The course will be the first part of a two semester course on Statistical Learning. The first part (SS 2013) will concentrate on chapters 1-5 and 7-10 of the book The Elements of Statistical Learning, Springer (second edition, 2009). In both semesters, there will be two hours of lecture per week and one hour of tutorial (V2/Ü1); however, the slot for the tutorial will be set after the first lecture, a 2 hour tutorial every other week is also possible.

Both parts of this lecture fulfill the requirements for the curricula of computer science and bioinformatics as special lecture (Spezialvorlesung, 5 credit points).

The course is targeted to advanced students in bioinformatics, computer science, math and general science with mathematical background. Students should know linear algebra and have basic knowledge of statistics.

You need a cumulative 50% of the points in the problem sets to be admitted to the oral exam.

Hastie, Tibshirani, Friedman: The Elements of Statistical Learning, Springer (second edition, 2009). The readers of the course are encouraged to acquire this book.

More information on this book, as well as a contents listing can be found on the Springer web site.

A free pdf copy of the book can be obtained at http://www-stat.stanford.edu/~tibs/ElemStatLearn/

Additional literature can be found in the library; the reserve list for the lecture can be found here: library reserve list for 'Elements of Statistical Learning 1'

Please keep in mind that only the book by Hastie, Tibshirani and Friedman will be covered in the lecture.

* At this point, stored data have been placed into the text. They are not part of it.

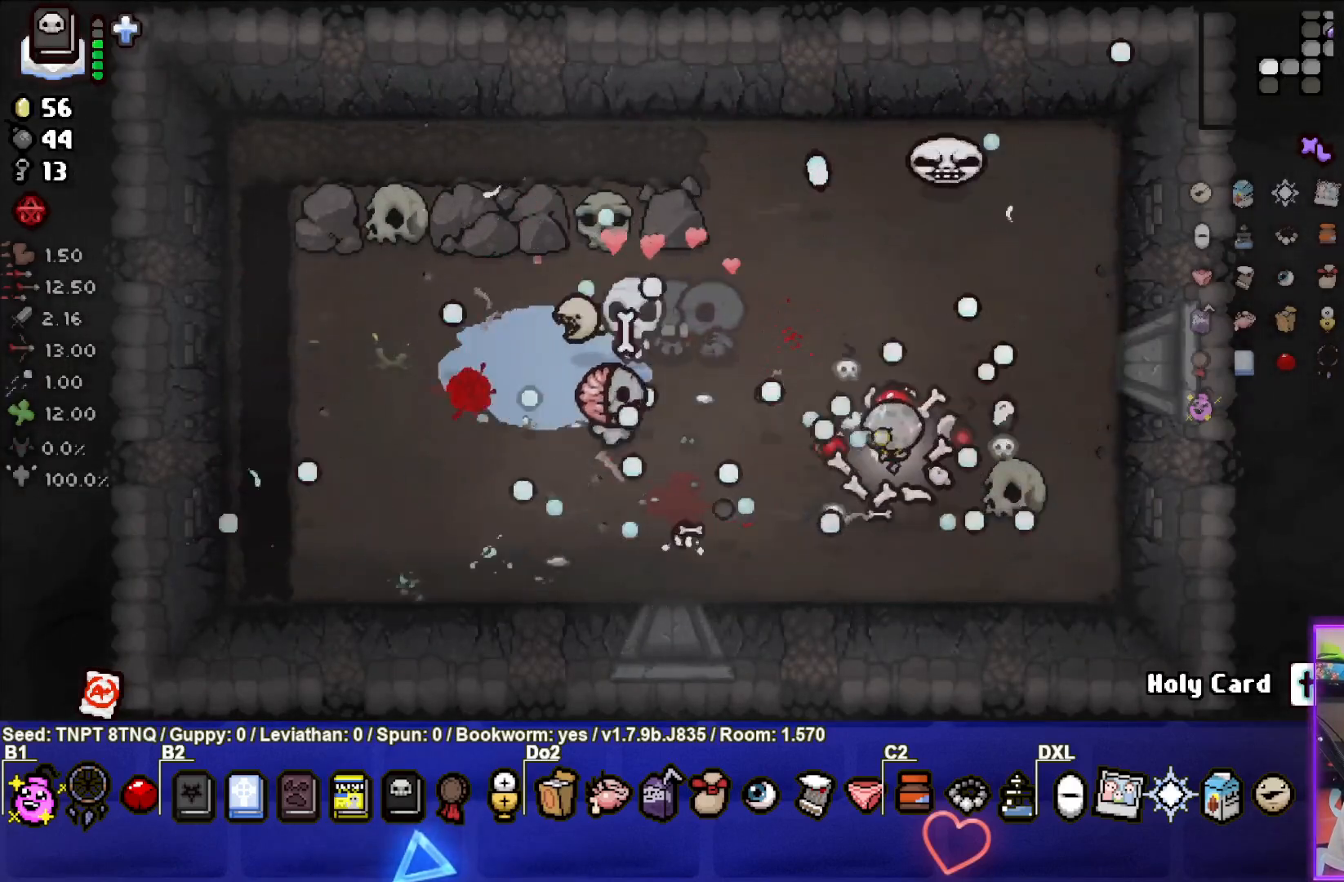
{"buttons": ["TRIANGLE"], "left_stick": "down-left", "right_stick": "center", "events": [[83, "left_stick", "left"], [300, "left_stick", "down-left"], [383, "SQUARE", "up"], [467, "TRIANGLE", "down"]]}
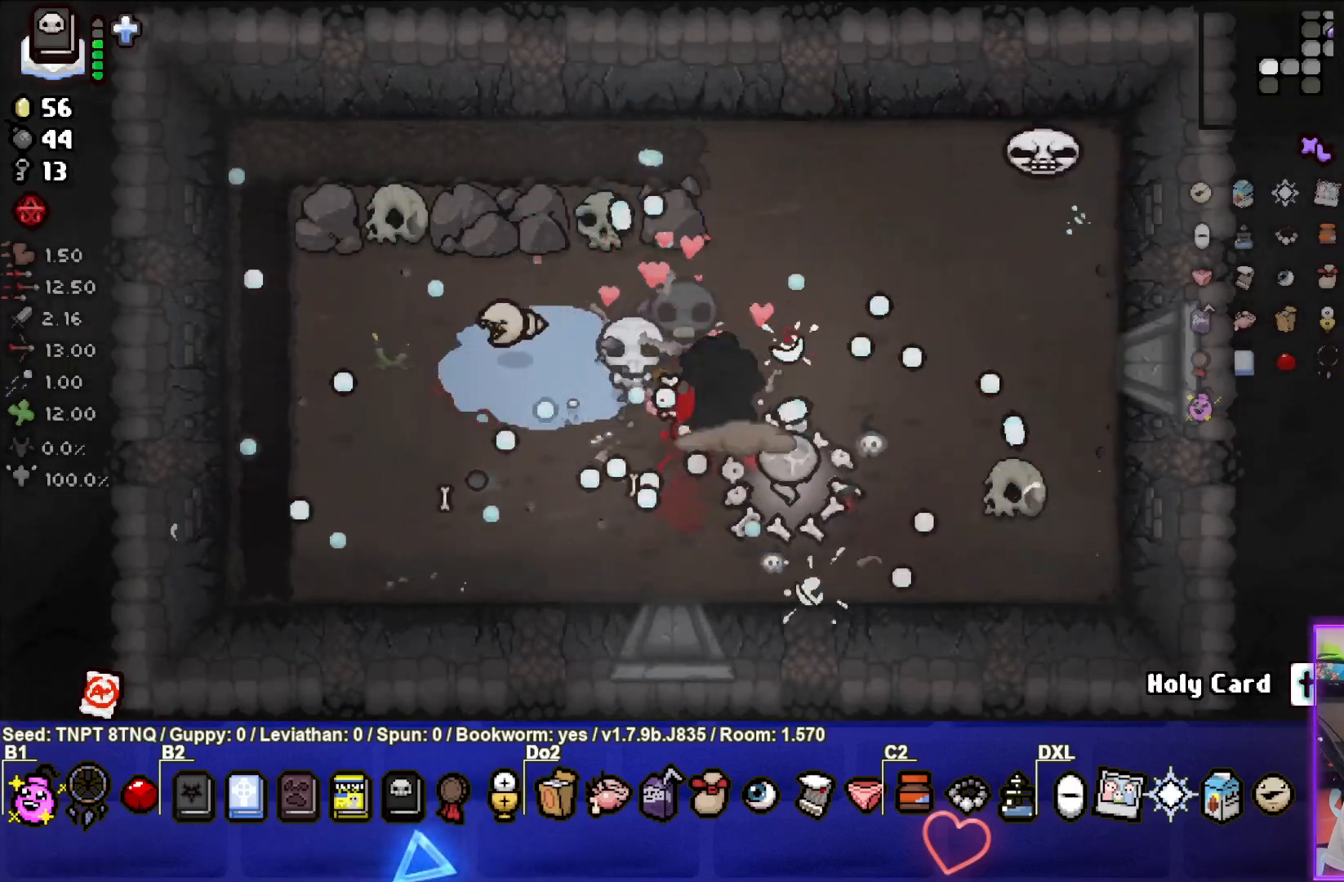
{"buttons": [], "left_stick": "center", "right_stick": "center", "events": [[267, "left_stick", "left"], [283, "TRIANGLE", "up"], [433, "left_stick", "center"]]}
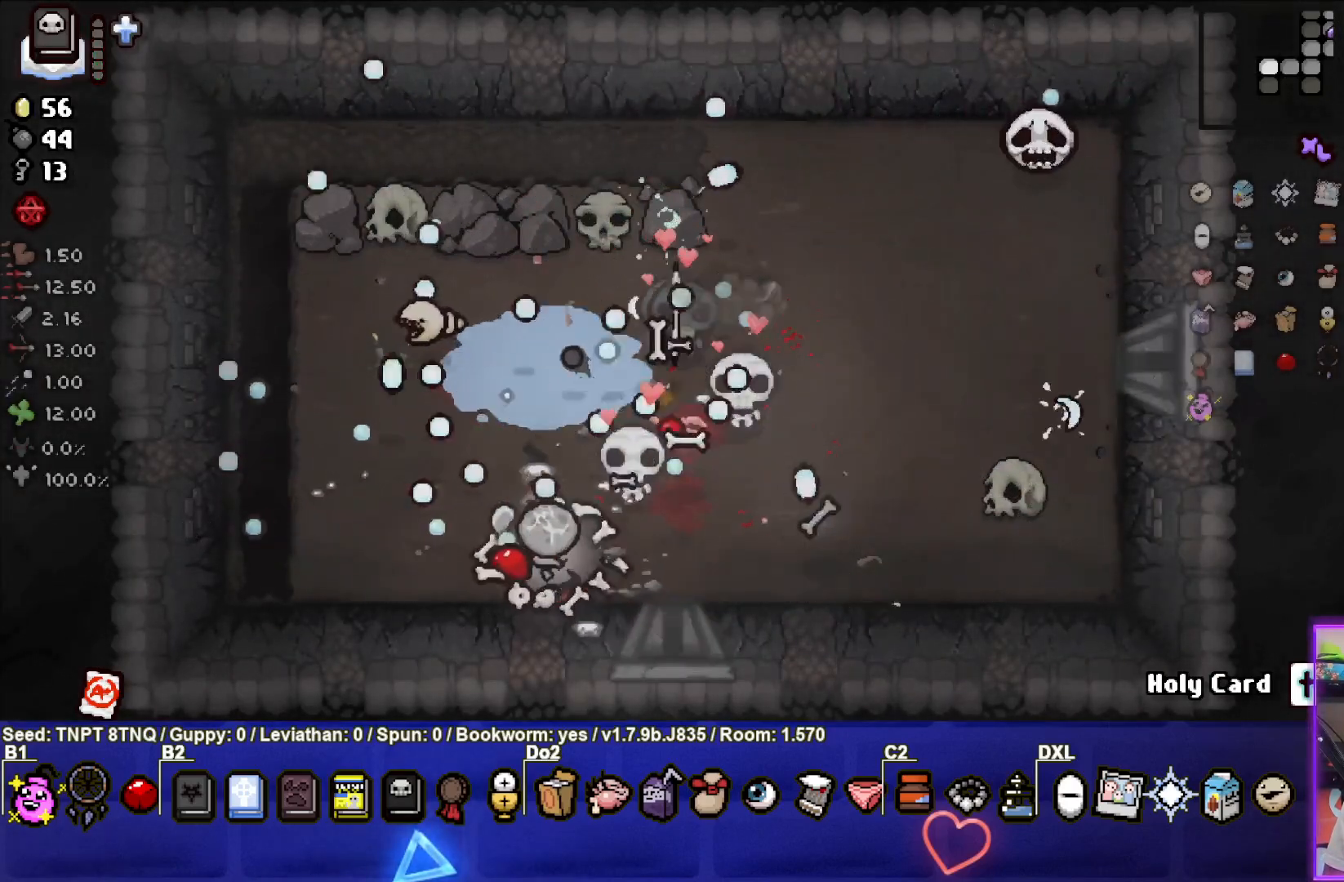
{"buttons": [], "left_stick": "up-right", "right_stick": "center"}
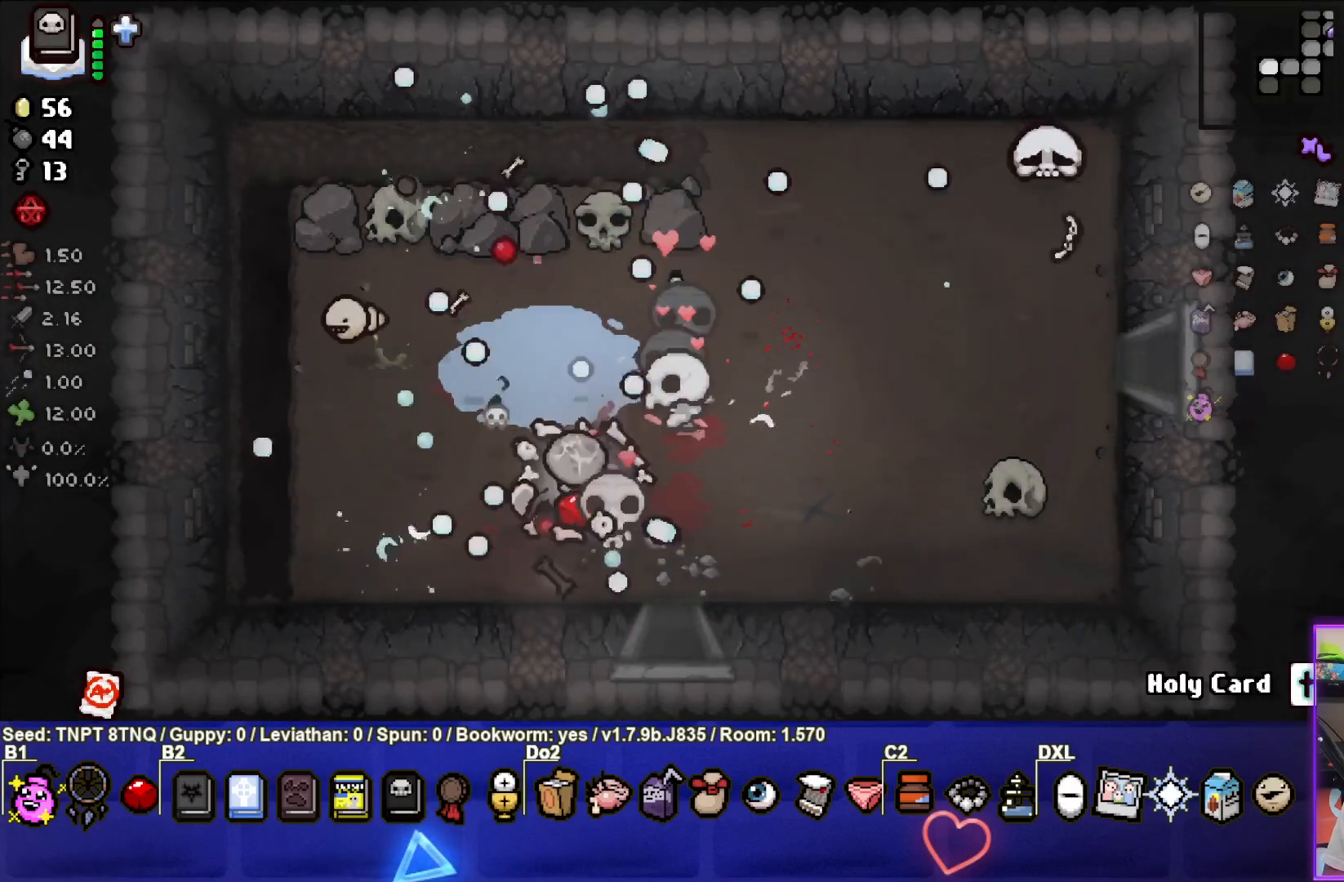
{"buttons": [], "left_stick": "down", "right_stick": "center", "events": [[400, "left_stick", "center"], [483, "left_stick", "down"]]}
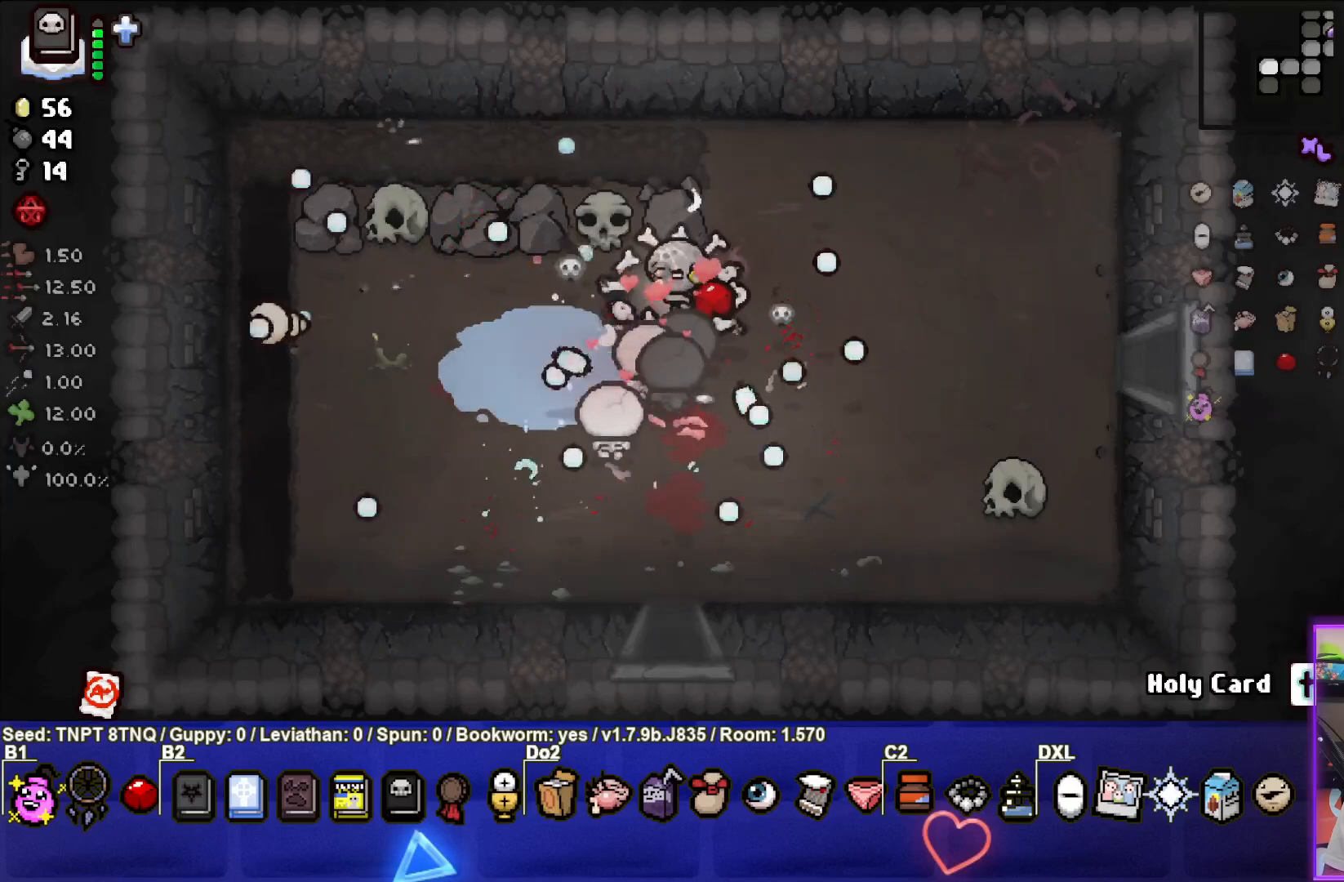
{"buttons": [], "left_stick": "down", "right_stick": "center", "events": []}
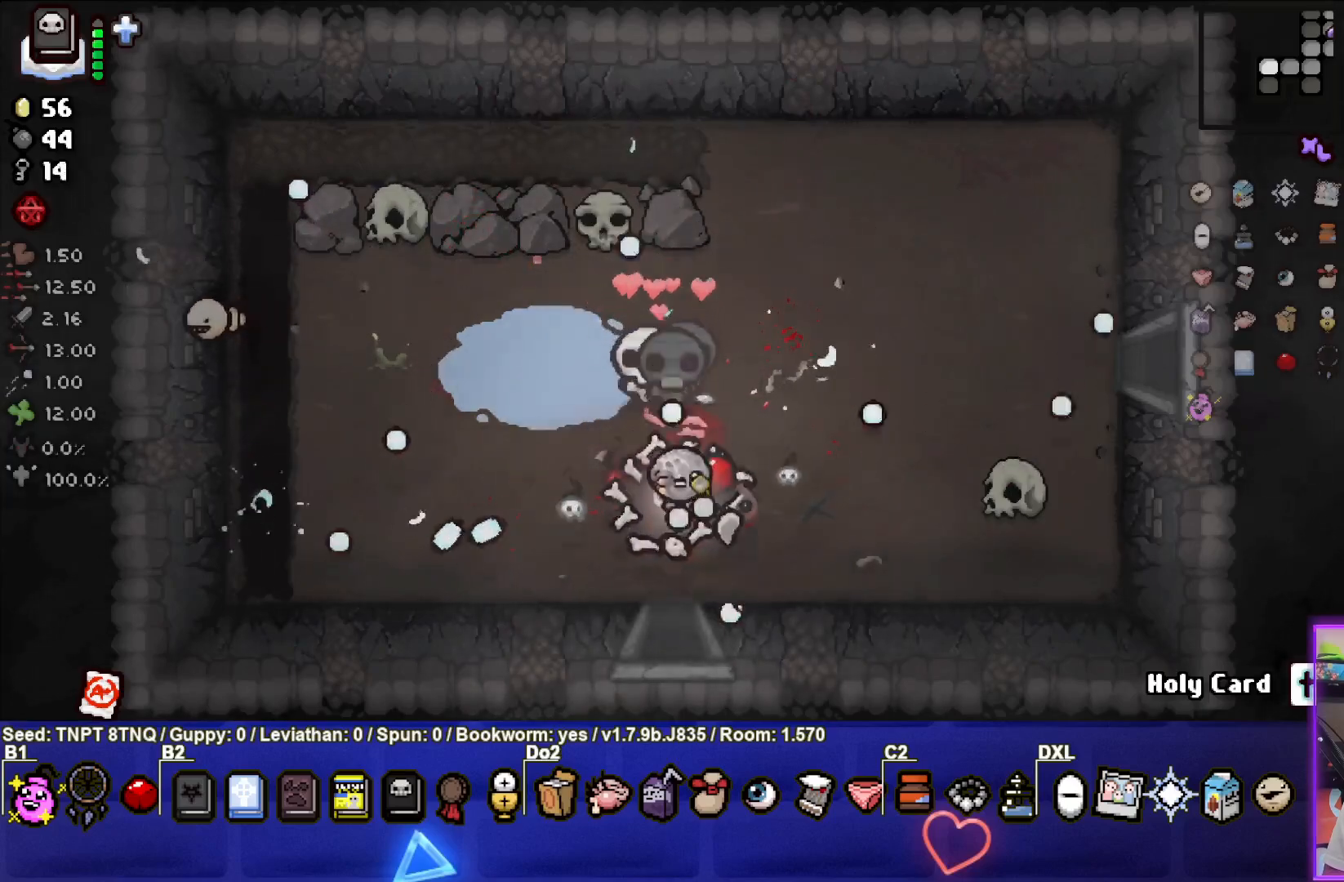
{"buttons": [], "left_stick": "center", "right_stick": "center", "events": [[317, "left_stick", "center"]]}
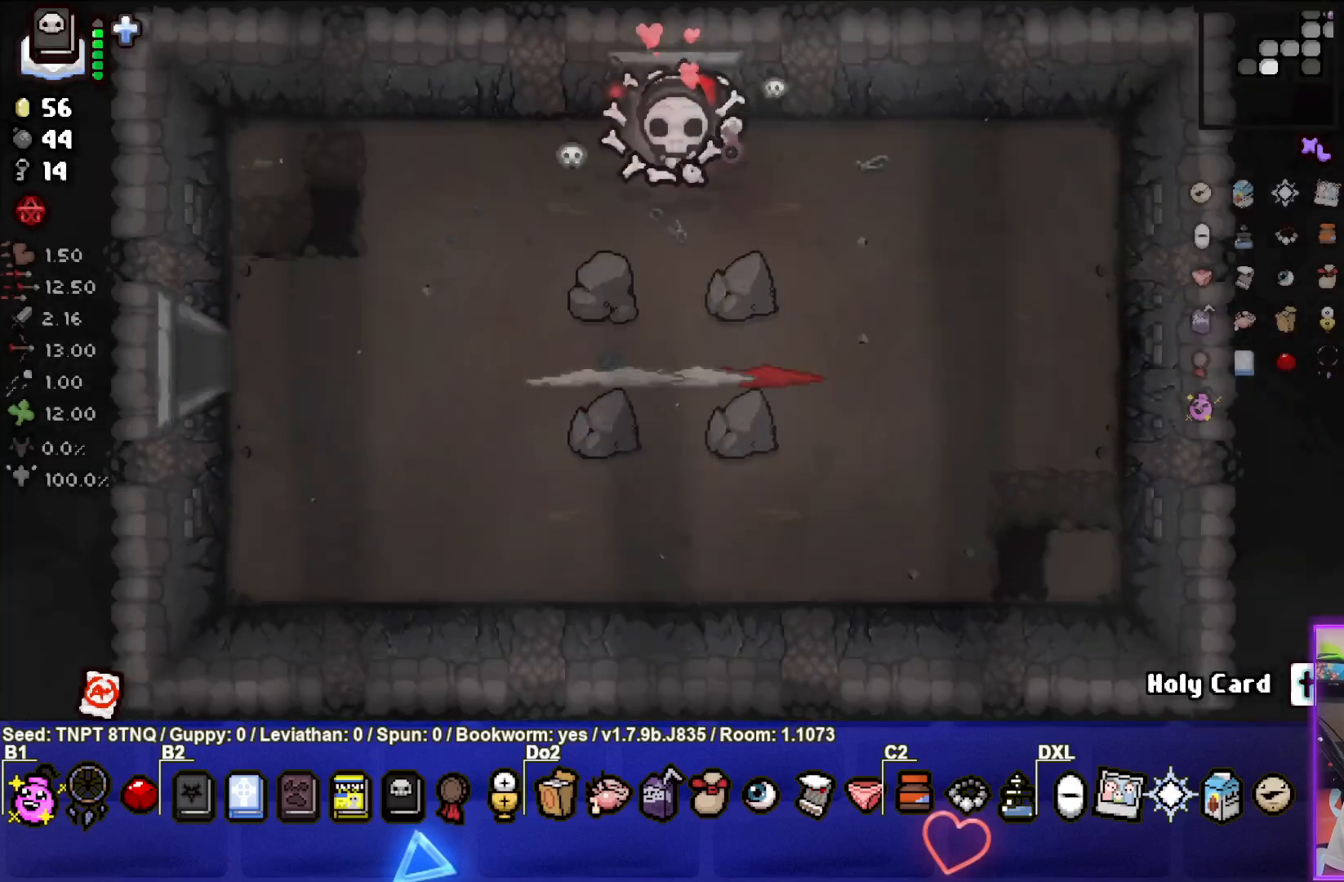
{"buttons": ["CROSS"], "left_stick": "up-left", "right_stick": "center", "events": [[117, "CROSS", "down"], [300, "left_stick", "down"], [383, "left_stick", "center"], [467, "left_stick", "up-left"]]}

Problem sets will cover theoretical proofs and programming exercises with roughly equal weight. In general, they are due Wednesday before the lecture (10:00 sharp); further details regarding the assignments will be announced in the first lecture.

The programming language that will be used is R - a language for statistical computing. It is freely available for Windows, Linux and Mac. As a vectorized programming language is ideally suited for the problems we will encounter. There are also many freely available packages (or libraries) to perform a variety of classification and regression tasks, or to visualize the results of statistical analyses in a convenient way.

The tutorials focus on the problem sets. A very brief reiteration of parts of the lecture is also given.

- Refresh your knowledge on basic statistics. Basic linear algebra will also be useful.
- Familiarize yourself with the R programming language. You might find the following tutorials useful:
- R for Beginners by Emmanuel Paradis. Especially relevant for us are chapters 1, 2, 3 and 6.
- An Introduction to R - the standard R introduction. This is a very detailed manual; it is therefore quite lengthy.